Last updated on October 13th, 2019
Taking a backseat in two major proxy wars of the MENA region, the United Arab Emirates (UAE) has been playing quite safe in the brutal game of taking innocent lives. Remaining on the back of Khalifa Haftar, military commander of the Libyan National Army (LNA), the Emirates is creating a similar story of destruction in Libya that the world is already reading about Yemen.
On Monday, the UN-recognized Government of National Accord (GNA) of Fayez al-Sarraj in the west accused drones belonging to the UAE of attacks in Gharyan city, south of capital Tripoli. “UAE’s drones that support rebel war criminal [Khalifa] Haftar just targeted Abu Ghilan area in Gharyan city,” the statement said. However, the Gulf country had previously denied allegations of similar airstrikes in Libya.
The North African nation, Libya is embroiled in the prolonged political instability, which is gradually inflicting a declining humanitarian situation. The internal conflict of power between Khalifa Haftar and Tripoli-based GNA took a turn for worse with the intervention of several international actors, including France, Egypt, the UAE and Saudi Arabia.

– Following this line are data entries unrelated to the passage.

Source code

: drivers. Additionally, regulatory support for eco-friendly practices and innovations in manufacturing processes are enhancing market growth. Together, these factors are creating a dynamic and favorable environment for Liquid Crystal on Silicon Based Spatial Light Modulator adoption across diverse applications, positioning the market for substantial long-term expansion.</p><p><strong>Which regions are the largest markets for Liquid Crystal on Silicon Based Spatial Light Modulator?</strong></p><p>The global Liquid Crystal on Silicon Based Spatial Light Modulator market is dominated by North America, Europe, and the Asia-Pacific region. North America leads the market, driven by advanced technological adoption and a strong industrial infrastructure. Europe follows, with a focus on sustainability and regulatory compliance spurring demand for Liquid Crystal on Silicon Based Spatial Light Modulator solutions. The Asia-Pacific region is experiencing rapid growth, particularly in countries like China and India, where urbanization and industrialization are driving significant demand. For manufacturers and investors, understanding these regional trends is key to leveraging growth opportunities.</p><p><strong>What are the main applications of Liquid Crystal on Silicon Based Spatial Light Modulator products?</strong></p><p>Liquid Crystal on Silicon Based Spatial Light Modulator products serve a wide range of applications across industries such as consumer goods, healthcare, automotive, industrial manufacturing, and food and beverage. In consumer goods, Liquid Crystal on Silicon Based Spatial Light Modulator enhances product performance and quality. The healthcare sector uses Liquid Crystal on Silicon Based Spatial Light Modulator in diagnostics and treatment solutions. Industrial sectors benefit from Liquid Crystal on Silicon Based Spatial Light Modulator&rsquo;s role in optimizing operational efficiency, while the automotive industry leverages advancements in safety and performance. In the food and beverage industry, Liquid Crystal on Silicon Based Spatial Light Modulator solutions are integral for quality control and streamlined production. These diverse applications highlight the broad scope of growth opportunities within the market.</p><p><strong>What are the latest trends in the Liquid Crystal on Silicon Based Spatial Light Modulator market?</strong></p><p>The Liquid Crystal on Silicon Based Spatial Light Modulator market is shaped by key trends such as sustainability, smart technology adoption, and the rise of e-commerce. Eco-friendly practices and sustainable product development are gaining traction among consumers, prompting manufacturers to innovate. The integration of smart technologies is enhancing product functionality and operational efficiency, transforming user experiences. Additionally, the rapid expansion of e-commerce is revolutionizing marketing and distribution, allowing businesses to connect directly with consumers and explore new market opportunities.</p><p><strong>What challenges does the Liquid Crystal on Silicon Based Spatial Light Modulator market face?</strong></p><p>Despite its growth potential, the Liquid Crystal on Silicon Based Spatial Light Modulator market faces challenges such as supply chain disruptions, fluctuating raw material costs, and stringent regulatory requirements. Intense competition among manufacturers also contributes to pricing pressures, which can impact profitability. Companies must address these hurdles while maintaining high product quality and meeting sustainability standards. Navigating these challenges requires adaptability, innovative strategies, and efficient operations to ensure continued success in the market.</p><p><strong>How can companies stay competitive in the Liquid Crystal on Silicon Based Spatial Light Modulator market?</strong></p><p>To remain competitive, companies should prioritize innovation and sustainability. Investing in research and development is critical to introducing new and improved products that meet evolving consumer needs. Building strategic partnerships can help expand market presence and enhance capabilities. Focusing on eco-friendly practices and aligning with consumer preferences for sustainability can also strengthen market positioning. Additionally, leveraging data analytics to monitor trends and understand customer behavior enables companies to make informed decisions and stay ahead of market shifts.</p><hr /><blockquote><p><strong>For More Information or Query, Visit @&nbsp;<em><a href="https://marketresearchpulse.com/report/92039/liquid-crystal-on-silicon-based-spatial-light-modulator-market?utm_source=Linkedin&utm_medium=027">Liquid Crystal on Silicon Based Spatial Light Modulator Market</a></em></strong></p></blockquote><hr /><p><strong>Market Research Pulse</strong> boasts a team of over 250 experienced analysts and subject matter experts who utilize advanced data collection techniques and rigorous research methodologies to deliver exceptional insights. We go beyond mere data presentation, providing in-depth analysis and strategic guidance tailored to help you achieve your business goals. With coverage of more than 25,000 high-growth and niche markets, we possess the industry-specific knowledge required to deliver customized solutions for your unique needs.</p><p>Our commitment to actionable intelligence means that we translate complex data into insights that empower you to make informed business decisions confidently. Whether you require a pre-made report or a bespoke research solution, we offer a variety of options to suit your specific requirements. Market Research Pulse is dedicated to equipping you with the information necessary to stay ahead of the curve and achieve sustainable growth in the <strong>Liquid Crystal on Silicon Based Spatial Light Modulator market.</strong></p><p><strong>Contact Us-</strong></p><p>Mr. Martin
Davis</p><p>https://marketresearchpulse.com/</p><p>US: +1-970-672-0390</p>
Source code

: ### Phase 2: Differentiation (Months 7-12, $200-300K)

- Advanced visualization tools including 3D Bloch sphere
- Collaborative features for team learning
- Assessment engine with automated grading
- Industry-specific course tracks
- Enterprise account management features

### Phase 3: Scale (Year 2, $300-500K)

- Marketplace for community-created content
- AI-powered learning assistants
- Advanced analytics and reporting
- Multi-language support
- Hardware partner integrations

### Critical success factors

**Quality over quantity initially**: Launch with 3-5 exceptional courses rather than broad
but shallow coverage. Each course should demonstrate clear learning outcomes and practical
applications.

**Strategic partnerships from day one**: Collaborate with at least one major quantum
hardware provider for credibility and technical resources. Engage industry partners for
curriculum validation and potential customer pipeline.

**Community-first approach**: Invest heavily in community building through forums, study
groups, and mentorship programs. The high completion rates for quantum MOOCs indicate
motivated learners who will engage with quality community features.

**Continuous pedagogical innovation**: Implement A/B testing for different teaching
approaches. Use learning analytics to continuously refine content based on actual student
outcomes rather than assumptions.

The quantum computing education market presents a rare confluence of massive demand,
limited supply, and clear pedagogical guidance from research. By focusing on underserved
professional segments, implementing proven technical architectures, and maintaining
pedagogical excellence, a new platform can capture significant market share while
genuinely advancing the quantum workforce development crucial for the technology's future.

Khalifa Haftar is a known name since the Muammar Gaddafi regime, where he served in the Libyan army and also took part in a coup that gifted Gaddafi the power to rule Libya in 1969. However, he turned infuriated towards Gaddafi, who disavowed Haftar in 1987 on being captured as prisoner of war in Chad.
The revenge-game of Haftar came to limelight on his proximity within CIA, as he backed several attempts to overthrow and assassinate Gaddafi. After the downfall of the dictator in 2011, Haftar went back to the United States. However, since his return to Libya in 2014, Haftar commenced the Second Libyan Civil War, which is still soaking up the stability of the country.
While Haftar has been trying to capture Libya in the name of dismantling terrorists from the country, the United Arab Emirates and Egypt made their entry for personal interests creating one of the most terrible ongoing wars. The UAE seeks to exploit the oil-rich Libya and gain full control of its economy and media. Besides, Egypt mostly remain a mouthpiece of the Emirates.
UAE’s Strategy in Libya
In July 2018, officials of the United Arab Emirates were reported to have been involved in secret talks with the military commander Khalifa Haftar, to assist him in exporting Libyan oil through the UN approved channels and also to facilitate independent oil sales through Emirati companies.
However, in the recent times, the Arab nation is seen emerging as an international actor in the Libyan proxy war, and silently creating another Yemen in the MENA region. Although it is attempting to gradually end its presence from Yemen reflecting a rift with Saudi Arabia, the UAE has its objectives clear in Libya.
Where Khalifa Haftar was aiming at ousting the GNA and capturing Tripoli, his arms power was weaker in comparison to the opposition. But, the UAE came to rescue at the beginning of the war and became Haftar’s partner in crime. A report in June 2017 highlighted that the Gulf nation has been violating the UN arms embargo of 2011 by boosting the Libyan rebel leader’s military strength and conducting multiple airstrikes in Tripoli since 2014.
An experts-panel reported that the LNA had received aircrafts and military vehicles from the UAE, building up their air base at Al Khadim. Moreover, the Emirates gradually shifted to more sophisticated weaponry and began deploying drones to attack the Libyan capital. Besides, Haftar also procured Chinese-made drones, Wing Loong I and II, from the UAE to conduct certain airstrikes. French defence analyst Arnaud Delalande stated that Haftar “pushes the United Arab Emirates to engage even more”.
The five-year long history of the Libyan Civil War depicts a film of destruction, in which the UAE remains a major actor. Last month, the UAE drones also targeted the Mitiga International Airport in Tripoli, which the GNA considered as “a continuation of the criminal record in targeting infrastructure and airports and a desperate attempt [of Haftar] to reimburse losses”. Several such attacks in the past had led to a shut down of Tripoli’s only remaining air connectivity to rest of the world.
Similar to the Yemen Civil War, the Libyan crisis has become a battle ground for international parties seeking their own interests. Both the nations are witnessing a havoc from the past four or five years at the hands of the United Arab Emirates, Saudi Arabia and other countries. However, the war in Libya remains a story in the pages of the least read books.
On October 8, the UAE reportedly withdrew some of its forces from Yemen’s southern port of Aden, a strategic port that it wanted to acquire for economic gains. Although casting a good picture of the Emirates, the move is a delayed and an insignificant effort after giving birth to the world’s worst humanitarian crisis.
Besides, the Gulf nation is already becoming more active in misusing the rebellious and power hungry Khalifa Haftar. In past few months, several airstrikes by the UAE have hit Tripoli, on behalf of Haftar. Where the UAE is gradually ending its presence in Yemen, will it make Libya another war-torn country of the MENA region?